Obwohl es vermutlich ein Fehler war: Wir hatten den besten, befreitesten, liebevollsten und ungehemmtesten Sex seit sehr langer Zeit und waren uns am Morgen einig: Zwischen uns ist das letzte Wort noch nicht gesprochen. Der Funke glüht noch und wir Beide wollen wirklich wissen, wieviel Zukunftspotential in unseren Beziehungstrümmern noch steckt.
Wir haben beschlossen zu reden, zu sehen wie wir uns fühlen, zu sehen wo es uns hinführt.
Für das folgende Wochenende (das grade vergangene) haben wir uns für Samstag Abend ins Kino verabredet.
Die 3 Tage bis dahin waren eine schrecklich-schöne Mischung aus Angst, Unsicherheit und einer ordentlichen Portion Schmetterlinge im Bauch.
Der Abend war schön und wir sind wieder im Bett gelandet, Arm in Arm eingeschlafen, alles hat sich gut angefühlt.
Am Sonntag Morgen allerdings sagte er mir, wenn wir wirklich herausfinden wollen, was noch dran ist an uns, sollten wir seiner Meinung nach bei den nächsten Treffen auf Sex verzichten, auch wenn ihm das sehr schwer fallen würde. Denn (O-Ton) "nach dem Sex fühlt sich immer alles gut und in Ordnung an" Zum Abschied sagte er mir, das er mich liebt.
Seit dem sind 3 Tage vergangen. An jedem davon hat er sich gemeldet. Für kommenden Freitag sind wir wieder verabredet. Wir wollen bei ihm (...in unserer bisher gemeinsamen Wohnung) kochen und essen und dann noch spazieren gehen. Und reden.
Ich habe angeregt, das wir wirklich schriftlich, jeder für sich, seine Erwartungen an eine erneute Beziehung, seine Ängste und das, was uns missfallen hat/in unseren Augen schief gelaufen ist festhalten sollen.
Wir haben im Moment beide große Ängste.
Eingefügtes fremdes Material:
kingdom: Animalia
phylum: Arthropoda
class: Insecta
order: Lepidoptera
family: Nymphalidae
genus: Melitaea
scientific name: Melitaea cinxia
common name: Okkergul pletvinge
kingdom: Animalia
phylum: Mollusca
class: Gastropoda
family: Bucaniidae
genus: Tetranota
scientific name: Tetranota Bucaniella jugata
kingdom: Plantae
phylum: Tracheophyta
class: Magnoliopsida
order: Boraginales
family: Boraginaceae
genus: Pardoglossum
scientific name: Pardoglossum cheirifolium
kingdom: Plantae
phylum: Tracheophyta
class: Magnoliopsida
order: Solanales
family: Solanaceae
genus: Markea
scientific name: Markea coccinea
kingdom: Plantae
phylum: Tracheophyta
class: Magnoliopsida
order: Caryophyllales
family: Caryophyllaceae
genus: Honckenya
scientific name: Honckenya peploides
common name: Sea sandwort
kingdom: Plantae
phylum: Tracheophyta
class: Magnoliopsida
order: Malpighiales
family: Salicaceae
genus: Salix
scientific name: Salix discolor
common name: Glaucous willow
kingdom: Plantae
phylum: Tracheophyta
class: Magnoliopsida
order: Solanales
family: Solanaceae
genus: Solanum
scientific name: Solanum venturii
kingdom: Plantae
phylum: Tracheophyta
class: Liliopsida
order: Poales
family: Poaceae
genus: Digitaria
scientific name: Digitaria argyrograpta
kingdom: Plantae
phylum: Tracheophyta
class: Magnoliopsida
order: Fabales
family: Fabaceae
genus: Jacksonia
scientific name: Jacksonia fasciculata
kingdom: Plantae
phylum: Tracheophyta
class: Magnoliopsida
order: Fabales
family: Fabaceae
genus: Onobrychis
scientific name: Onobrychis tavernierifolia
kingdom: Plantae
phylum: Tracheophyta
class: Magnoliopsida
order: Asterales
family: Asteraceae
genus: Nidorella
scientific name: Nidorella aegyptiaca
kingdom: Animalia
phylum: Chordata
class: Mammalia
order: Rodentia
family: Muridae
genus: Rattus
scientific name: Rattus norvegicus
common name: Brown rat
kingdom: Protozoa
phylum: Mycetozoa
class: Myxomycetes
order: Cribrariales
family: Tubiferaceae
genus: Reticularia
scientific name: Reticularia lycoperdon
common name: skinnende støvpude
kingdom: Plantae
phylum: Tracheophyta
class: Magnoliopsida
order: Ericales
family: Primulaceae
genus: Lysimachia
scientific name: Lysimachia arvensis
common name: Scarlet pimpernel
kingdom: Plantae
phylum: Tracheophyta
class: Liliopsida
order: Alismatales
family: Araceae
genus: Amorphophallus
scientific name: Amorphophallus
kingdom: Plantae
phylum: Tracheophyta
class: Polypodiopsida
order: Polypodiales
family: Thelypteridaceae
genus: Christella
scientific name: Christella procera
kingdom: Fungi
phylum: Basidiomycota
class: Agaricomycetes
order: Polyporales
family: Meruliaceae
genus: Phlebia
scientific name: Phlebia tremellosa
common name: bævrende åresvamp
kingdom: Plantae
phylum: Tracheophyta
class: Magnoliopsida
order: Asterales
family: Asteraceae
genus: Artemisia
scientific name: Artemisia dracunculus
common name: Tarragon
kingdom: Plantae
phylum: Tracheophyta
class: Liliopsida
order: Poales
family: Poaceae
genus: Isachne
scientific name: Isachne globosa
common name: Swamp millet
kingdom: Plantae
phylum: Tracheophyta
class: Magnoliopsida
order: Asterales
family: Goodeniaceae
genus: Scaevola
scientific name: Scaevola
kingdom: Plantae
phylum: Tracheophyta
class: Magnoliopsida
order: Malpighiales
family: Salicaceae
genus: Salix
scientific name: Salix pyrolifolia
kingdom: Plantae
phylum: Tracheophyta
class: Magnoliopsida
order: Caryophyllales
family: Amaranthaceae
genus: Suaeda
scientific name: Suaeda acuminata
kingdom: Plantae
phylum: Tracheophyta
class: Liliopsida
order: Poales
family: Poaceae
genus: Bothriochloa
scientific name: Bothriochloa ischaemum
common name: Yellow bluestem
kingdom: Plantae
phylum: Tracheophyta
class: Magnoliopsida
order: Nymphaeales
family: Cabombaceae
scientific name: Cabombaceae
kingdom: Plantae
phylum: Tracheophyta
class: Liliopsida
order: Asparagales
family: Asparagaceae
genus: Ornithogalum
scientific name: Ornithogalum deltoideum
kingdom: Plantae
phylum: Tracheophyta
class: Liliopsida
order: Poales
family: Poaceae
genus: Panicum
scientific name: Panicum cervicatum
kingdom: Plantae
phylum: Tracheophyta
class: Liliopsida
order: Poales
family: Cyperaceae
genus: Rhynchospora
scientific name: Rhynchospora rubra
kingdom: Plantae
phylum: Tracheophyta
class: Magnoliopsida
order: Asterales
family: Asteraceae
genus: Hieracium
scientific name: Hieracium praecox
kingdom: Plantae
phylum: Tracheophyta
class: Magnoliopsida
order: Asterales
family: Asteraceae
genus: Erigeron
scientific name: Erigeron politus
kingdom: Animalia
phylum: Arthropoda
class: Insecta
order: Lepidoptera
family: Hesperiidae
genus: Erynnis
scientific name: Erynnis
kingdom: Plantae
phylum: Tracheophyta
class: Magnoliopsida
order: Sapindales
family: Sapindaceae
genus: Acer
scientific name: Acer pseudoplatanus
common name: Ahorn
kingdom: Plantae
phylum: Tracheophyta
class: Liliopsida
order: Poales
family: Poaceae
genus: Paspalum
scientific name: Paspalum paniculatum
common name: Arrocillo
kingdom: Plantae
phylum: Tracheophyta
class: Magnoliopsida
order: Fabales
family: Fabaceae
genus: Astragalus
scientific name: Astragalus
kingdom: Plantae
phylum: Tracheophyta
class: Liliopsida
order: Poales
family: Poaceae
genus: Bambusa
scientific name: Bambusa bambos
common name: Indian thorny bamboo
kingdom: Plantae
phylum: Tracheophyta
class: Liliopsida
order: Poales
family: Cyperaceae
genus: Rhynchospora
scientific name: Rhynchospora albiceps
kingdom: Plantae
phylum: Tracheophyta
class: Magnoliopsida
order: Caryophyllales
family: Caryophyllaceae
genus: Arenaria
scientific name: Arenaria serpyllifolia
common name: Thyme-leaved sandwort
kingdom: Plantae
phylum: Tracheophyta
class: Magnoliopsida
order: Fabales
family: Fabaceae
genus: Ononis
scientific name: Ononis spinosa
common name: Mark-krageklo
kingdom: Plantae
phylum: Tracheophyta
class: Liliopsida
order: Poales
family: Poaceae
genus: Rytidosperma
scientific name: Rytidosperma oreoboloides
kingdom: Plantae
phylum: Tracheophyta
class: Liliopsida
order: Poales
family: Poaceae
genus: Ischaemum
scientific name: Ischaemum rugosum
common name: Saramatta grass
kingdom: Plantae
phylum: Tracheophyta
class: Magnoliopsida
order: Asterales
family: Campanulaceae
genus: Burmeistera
Er sagt, für ihn bedeute sich wieder auf die Beziehung einlassen, das er von sich erwarten würde, mir die Sicherheit zu geben, mich nie mehr so zu verletzten (das hatte er nach der 1. fast-Trennung vor 4 Jahren auch schon gesagt) und das er sich sicher sein müsse, das er wirklich den Rest seines Lebens mit mir verbringen will.
Ich habe vor allem Angst, das wir zu schnell wieder im Alltag landen ohne an unseren offensichtlichen Kommunikationsschwächen zu arbeiten. Das er mich auch zukünftig wieder aus seinen Gedanken ausschließen wird.
Und - natürlich - Zweifel, ob ich mich wirklich noch einmal der Gefahr aussetzen kann, das so etwas wieder passiert. Ich weiß einfach nicht, ob und wie ich ihm wieder glauben kann, das er mich liebt.
Phu, viel mehr Text als beabsichtigt.
Falls irgendjemand das liest: Was denkst du? Wie siehst du unsere Chancen. Wie beurteilst du sein Verhalten? Bin ich auf dem besten Weg, mir etwas vor zu machen oder hat er "nur" eine Midlifecrisis (er wird dieses Jahr 40) und kalte Füsse und Stress?
Auf jeden Fall hat das aufschreiben schonmal gut getan!